Pour rendre hommage aux victimes et aux blessés, un appel a été lancé pour une grande marche blanche dimanche prochain. Derrière cet appel, aucun politique mais un collectif de cinq Niçois, dont Héloïse. "L'hommage national on va le faire nous-mêmes: les familles, les proches, les blessés, les gens qui se sont retrouvés au cœur du drame… Tous ces gens-là en ont besoin, assure-t-elle. Ils ont besoin de marcher, de se sentir vivant, uni, de sentir la cohésion. Pour nous, ce n'est pas concevable de laisser passer deux semaines, trois semaines, un mois, deux mois… Ce n'est pas possible".

Pour l’instant, sur les réseaux sociaux, près de 10.000 personnes ont annoncé leur participation à cette marche blanche. La préfecture doit encore donner son feu vert (une réponse est attendue ce mardi, ndlr) et les organisateurs cherchent de nombreux bénévoles pour les aider à mettre sur pied cette marche, qui sera totalement apolitique et se déroulera sur les deux kilomètres parcourus par le camion.

L'Elysée hésite encore

Il y a d'abord les questions pratiques: où organiser un hommage national? Aux Invalides, comme cela a été le cas jusqu'à maintenant, ou à Nice, comme le souhaiteraient les élus locaux? De plus, pour que l'hommage ait lieu, selon un membre de la majorité, il faut que les conditions soient réunies.
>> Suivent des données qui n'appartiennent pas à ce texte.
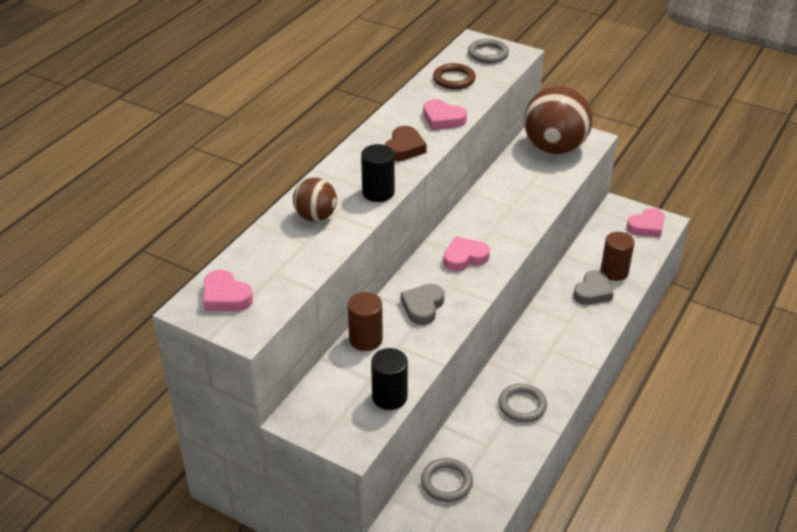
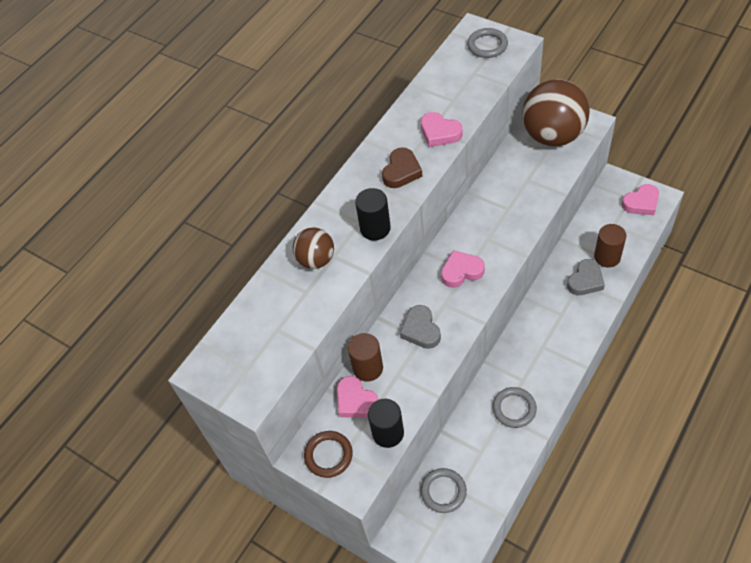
camera: 10 degrees right, 15 degrees up
(225, 296) = (233, 358): pink heart -> pink heart (356, 401)
(423, 307) = (421, 330): grey heart -> grey heart turned 45 degrees counterclockwise
(454, 79) = (452, 80): brown ring -> brown ring (328, 455)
Comprenez, que les polémiques sur la sécurité et les attaques contre le gouvernement cessent.

Officiellement, l'Elysée dit consulter les familles et leur laisser la responsabilité du choix. "C'est un deuil, il vaut mieux prendre le temps de bien décider de ce qu'il convient de faire", argumente-t-on dans l'entourage du président de la République. Pas de précipitation donc au sommet de l'Etat. L'hommage s'il a lieu, ne se tiendra que début septembre. Car personne ne veut risquer que François Hollande ne soit hué comme cela a été le cas la semaine dernière pour Manuel Valls lors de la minute de silence.